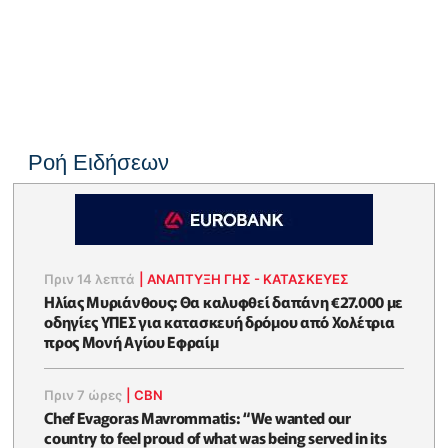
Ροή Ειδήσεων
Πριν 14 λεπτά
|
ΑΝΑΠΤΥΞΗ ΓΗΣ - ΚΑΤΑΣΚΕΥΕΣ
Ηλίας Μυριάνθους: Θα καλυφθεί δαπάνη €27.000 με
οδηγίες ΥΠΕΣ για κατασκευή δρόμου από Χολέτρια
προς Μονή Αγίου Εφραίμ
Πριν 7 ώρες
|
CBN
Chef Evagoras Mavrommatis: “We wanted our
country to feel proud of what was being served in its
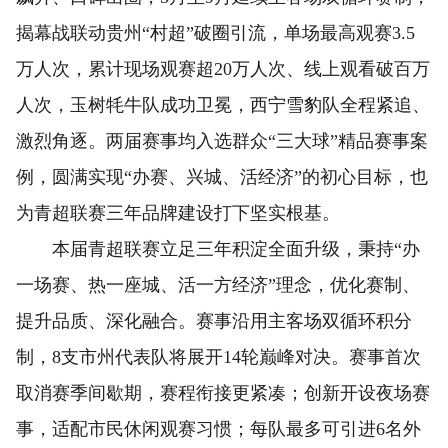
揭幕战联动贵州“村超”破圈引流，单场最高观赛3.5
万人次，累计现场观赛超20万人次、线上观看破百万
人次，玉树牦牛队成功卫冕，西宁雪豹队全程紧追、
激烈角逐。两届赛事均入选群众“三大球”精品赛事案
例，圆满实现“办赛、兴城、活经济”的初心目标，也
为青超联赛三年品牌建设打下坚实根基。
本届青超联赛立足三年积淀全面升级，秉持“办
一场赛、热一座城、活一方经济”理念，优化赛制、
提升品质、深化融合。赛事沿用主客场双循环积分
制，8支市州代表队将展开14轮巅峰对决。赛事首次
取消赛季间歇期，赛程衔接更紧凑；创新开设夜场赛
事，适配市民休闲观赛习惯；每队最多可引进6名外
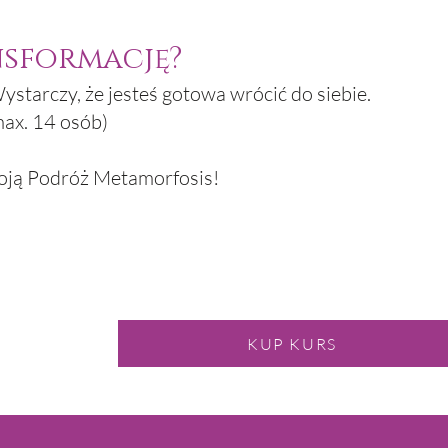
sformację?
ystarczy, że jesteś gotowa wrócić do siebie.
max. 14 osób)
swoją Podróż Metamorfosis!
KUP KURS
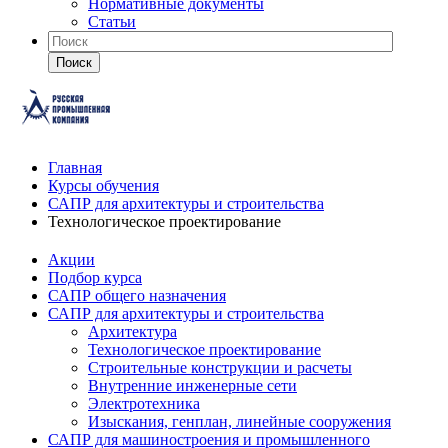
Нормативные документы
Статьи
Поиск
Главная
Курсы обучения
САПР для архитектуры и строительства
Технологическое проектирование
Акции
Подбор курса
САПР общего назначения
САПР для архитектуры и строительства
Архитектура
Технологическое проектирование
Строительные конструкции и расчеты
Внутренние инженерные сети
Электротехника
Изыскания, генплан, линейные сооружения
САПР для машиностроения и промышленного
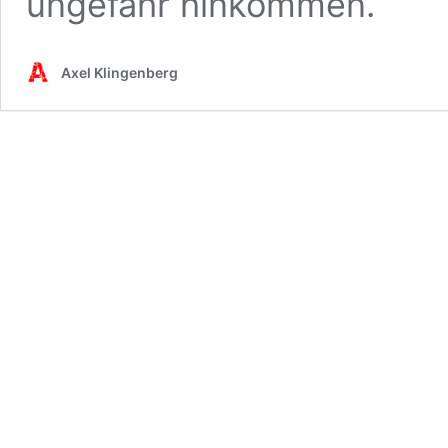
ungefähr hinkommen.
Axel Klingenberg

▸ REQUIREMENT
Copy out the text read from every page in this listing word for word, leaving the pictures out of your answer.

▸ EXERCISE RESPONSE
Ροή Ειδήσεων
Πριν 14 λεπτά
|
ΑΝΑΠΤΥΞΗ ΓΗΣ - ΚΑΤΑΣΚΕΥΕΣ
Ηλίας Μυριάνθους: Θα καλυφθεί δαπάνη €27.000 με
οδηγίες ΥΠΕΣ για κατασκευή δρόμου από Χολέτρια
προς Μονή Αγίου Εφραίμ
Πριν 7 ώρες
|
CBN
Chef Evagoras Mavrommatis: “We wanted our
country to feel proud of what was being served in its
揭幕战联动贵州“村超”破圈引流，单场最高观赛3.5
万人次，累计现场观赛超20万人次、线上观看破百万
人次，玉树牦牛队成功卫冕，西宁雪豹队全程紧追、
激烈角逐。两届赛事均入选群众“三大球”精品赛事案
例，圆满实现“办赛、兴城、活经济”的初心目标，也
为青超联赛三年品牌建设打下坚实根基。
本届青超联赛立足三年积淀全面升级，秉持“办
一场赛、热一座城、活一方经济”理念，优化赛制、
提升品质、深化融合。赛事沿用主客场双循环积分
制，8支市州代表队将展开14轮巅峰对决。赛事首次
取消赛季间歇期，赛程衔接更紧凑；创新开设夜场赛
事，适配市民休闲观赛习惯；每队最多可引进6名外
sformację?
ystarczy, że jesteś gotowa wrócić do siebie.
max. 14 osób)
swoją Podróż Metamorfosis!
KUP KURS
Нормативные документы
Статьи
Поиск
Главная
Курсы обучения
САПР для архитектуры и строительства
Технологическое проектирование
Акции
Подбор курса
САПР общего назначения
САПР для архитектуры и строительства
Архитектура
Технологическое проектирование
Строительные конструкции и расчеты
Внутренние инженерные сети
Электротехника
Изыскания, генплан, линейные сооружения
САПР для машиностроения и промышленного
ungefähr hinkommen.
Axel Klingenberg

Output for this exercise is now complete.